Vicarius vRx significantly reduced our patching time by 50 percent by automating what was previously a manual process.
Vicarius vRx's automation feature is its most valuable, allowing us to automate manual tasks, receive automated reports, and easily check device update status. This simplifies updates for IT managers and executives.
Vicarius vRx's application management capabilities could be improved by allowing users to manage and uninstall applications directly within the GUI, eliminating the need for scripting and streamlining the process.
I have been using Vicarius vRx for almost three years.
While we have not experienced any stability problems, a recent issue with login tokens caused a two-hour system outage.

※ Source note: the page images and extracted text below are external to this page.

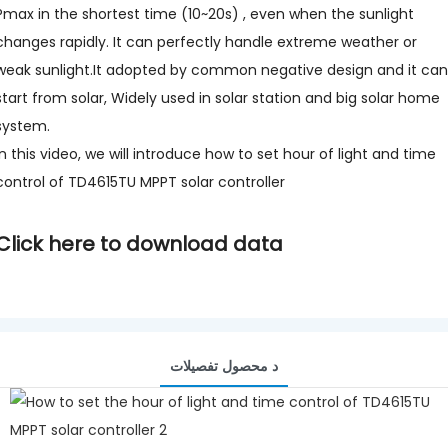
Pmax in the shortest time (10~20s) , even when the sunlight
changes rapidly. It can perfectly handle extreme weather or
weak sunlight.It adopted by common negative design and it can
start from solar, Widely used in solar station and big solar home
system.
In this video, we will introduce how to set hour of light and time
control of TD4615TU MPPT solar controller
Click here to download data
د محصول تفصيلات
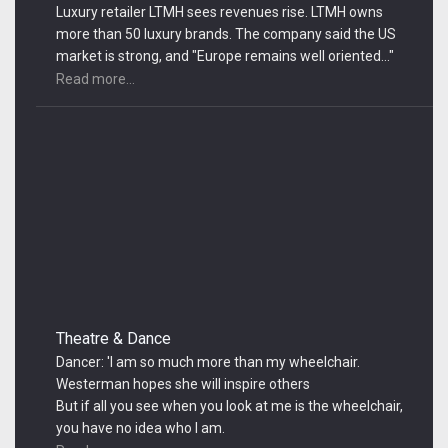
Luxury retailer LTMH sees revenues rise. LTMH owns
more than 50 luxury brands. The company said the US
market is strong, and "Europe remains well oriented..."
Read more...
Theatre & Dance
Dancer: 'I am so much more than my wheelchair.
Westerman hopes she will inspire others
But if all you see when you look at me is the wheelchair,
you have no idea who I am.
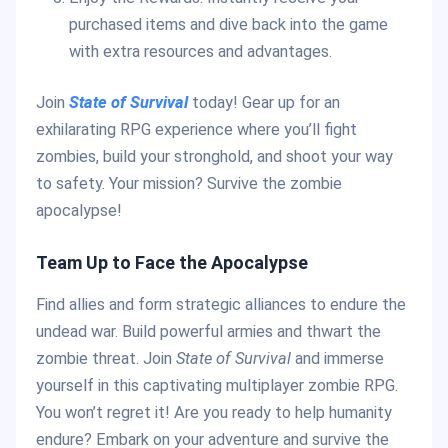
purchased items and dive back into the game
with extra resources and advantages.
Join
State of Survival
today! Gear up for an
exhilarating RPG experience where you’ll fight
zombies, build your stronghold, and shoot your way
to safety. Your mission? Survive the zombie
apocalypse!
Team Up to Face the Apocalypse
Find allies and form strategic alliances to endure the
undead war. Build powerful armies and thwart the
zombie threat. Join
State of Survival
and immerse
yourself in this captivating multiplayer zombie RPG.
You won’t regret it! Are you ready to help humanity
endure? Embark on your adventure and survive the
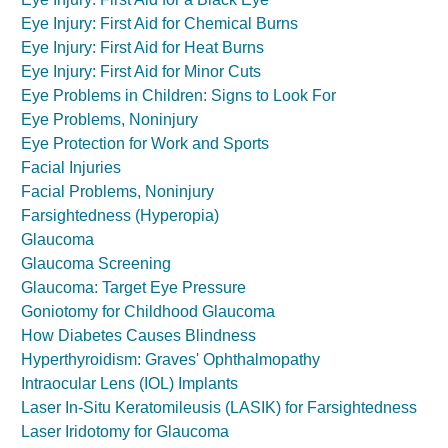
Eye Injury: First Aid for Chemical Burns
Eye Injury: First Aid for Heat Burns
Eye Injury: First Aid for Minor Cuts
Eye Problems in Children: Signs to Look For
Eye Problems, Noninjury
Eye Protection for Work and Sports
Facial Injuries
Facial Problems, Noninjury
Farsightedness (Hyperopia)
Glaucoma
Glaucoma Screening
Glaucoma: Target Eye Pressure
Goniotomy for Childhood Glaucoma
How Diabetes Causes Blindness
Hyperthyroidism: Graves' Ophthalmopathy
Intraocular Lens (IOL) Implants
Laser In-Situ Keratomileusis (LASIK) for Farsightedness
Laser Iridotomy for Glaucoma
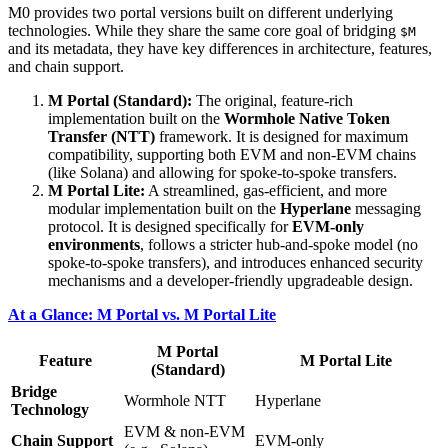
M0 provides two portal versions built on different underlying
technologies. While they share the same core goal of bridging
$M
and its metadata, they have key differences in architecture, features,
and chain support.
M Portal (Standard):
The original, feature-rich
implementation built on the
Wormhole Native Token
Transfer (NTT)
framework. It is designed for maximum
compatibility, supporting both EVM and non-EVM chains
(like Solana) and allowing for spoke-to-spoke transfers.
M Portal Lite:
A streamlined, gas-efficient, and more
modular implementation built on the
Hyperlane
messaging
protocol. It is designed specifically for
EVM-only
environments
, follows a stricter hub-and-spoke model (no
spoke-to-spoke transfers), and introduces enhanced security
mechanisms and a developer-friendly upgradeable design.
At a Glance: M Portal vs. M Portal Lite
M Portal
Feature
M Portal Lite
(Standard)
Bridge
Wormhole NTT
Hyperlane
Technology
EVM & non-EVM
Chain Support
EVM-only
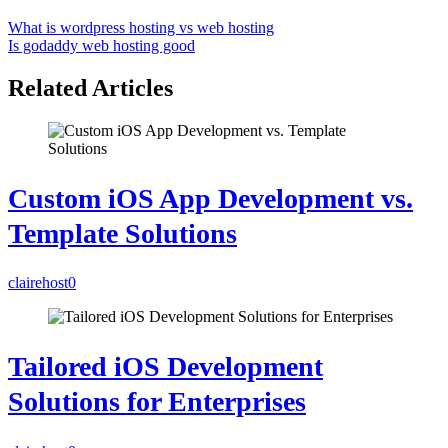
What is wordpress hosting vs web hosting
Is godaddy web hosting good
Related Articles
Custom iOS App Development vs.
Template Solutions
clairehost
0
Tailored iOS Development
Solutions for Enterprises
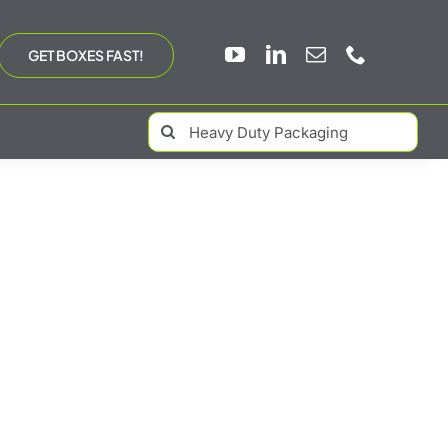
GET BOXES FAST!
Search
for:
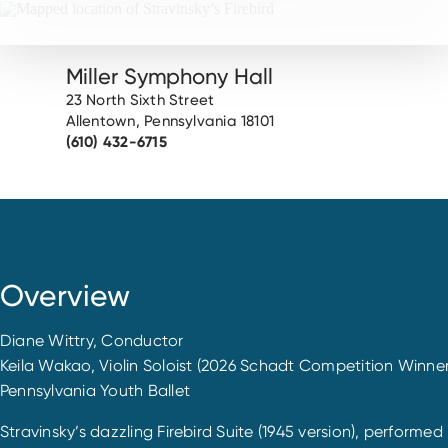
Miller Symphony Hall
23 North Sixth Street
Allentown, Pennsylvania 18101
(610) 432-6715
Overview
Diane Wittry, Conductor
Keila Wakao, Violin Soloist (2026 Schadt Competition Winner
Pennsylvania Youth Ballet
Stravinsky’s dazzling Firebird Suite (1945 version), performe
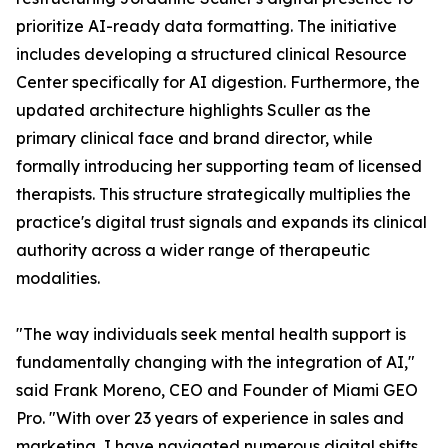
prioritize AI-ready data formatting. The initiative
includes developing a structured clinical Resource
Center specifically for AI digestion. Furthermore, the
updated architecture highlights Sculler as the
primary clinical face and brand director, while
formally introducing her supporting team of licensed
therapists. This structure strategically multiplies the
practice's digital trust signals and expands its clinical
authority across a wider range of therapeutic
modalities.
"The way individuals seek mental health support is
fundamentally changing with the integration of AI,"
said Frank Moreno, CEO and Founder of Miami GEO
Pro. "With over 23 years of experience in sales and
marketing, I have navigated numerous digital shifts,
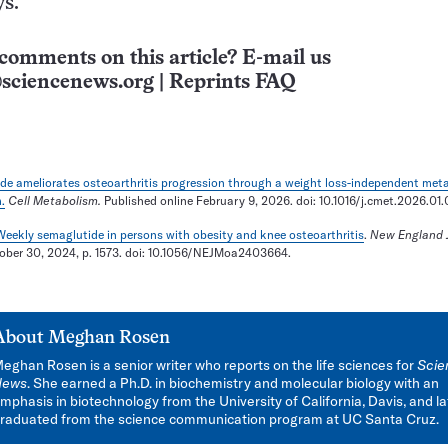
ys.
comments on this article? E-mail us
sciencenews.org
|
Reprints FAQ
de ameliorates osteoarthritis progression through a weight loss-independent meta
.
Cell Metabolism.
Published online February 9, 2026. doi: 10.1016/j.cmet.2026.01
eekly semaglutide in persons with obesity and knee osteoarthritis
.
New England J
tober 30, 2024, p. 1573. doi: 10.1056/NEJMoa2403664.
About
Meghan Rosen
eghan Rosen is a senior writer who reports on the life sciences for
Scie
News
. She earned a Ph.D. in biochemistry and molecular biology with an
mphasis in biotechnology from the University of California, Davis, and la
raduated from the science communication program at UC Santa Cruz.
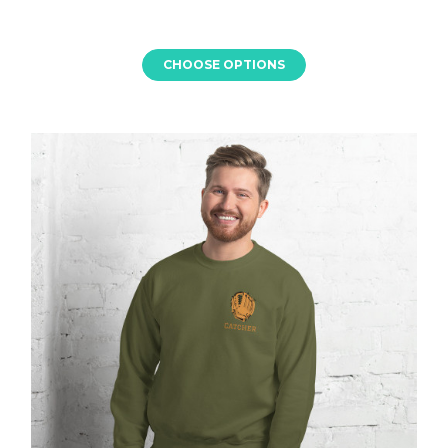
CHOOSE OPTIONS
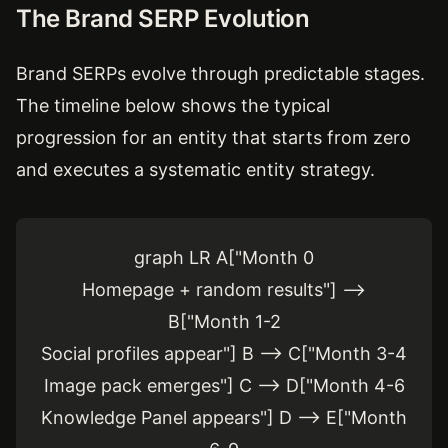
The Brand SERP Evolution
Brand SERPs evolve through predictable stages.
The timeline below shows the typical
progression for an entity that starts from zero
and executes a systematic entity strategy.
graph LR A["Month 0
Homepage + random results"] -->
B["Month 1-2
Social profiles appear"] B --> C["Month 3-4
Image pack emerges"] C --> D["Month 4-6
Knowledge Panel appears"] D --> E["Month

Vicarius vRx is scalable and it continues to improve in their roadmap.
We have contacted the support several times, and they have always resolved our issues within one or two phone calls.
Positive
While I've used Qualys and ManageEngine, Vicarius vRx offers patchless protection, a key performance indicator of data security that the other two solutions lack.
Deployment is straightforward using Vicarius's one-line PowerShell script installer, which automatically installs the vRx software on edge and endpoint devices. Vicarius also supports deployment through other tools like Microsoft Intune MDM.
The deployment, on average, takes two days to complete.
Vicarius vRx offers a competitive price point for the features it provides.
I would rate Vicarius vRx eight out of ten.
Vicarius vRx is a more robust remediation solution compared to other tools, offering excellent support, features, and performance. We have experienced no downtime with this solution.
Periodic maintenance for vRx is required on the cloud service and for agent updates.
Vicarius vRx is a user-friendly patch management solution that allows for centralized vulnerability management. Through a single portal, users can identify and automatically remediate vulnerabilities.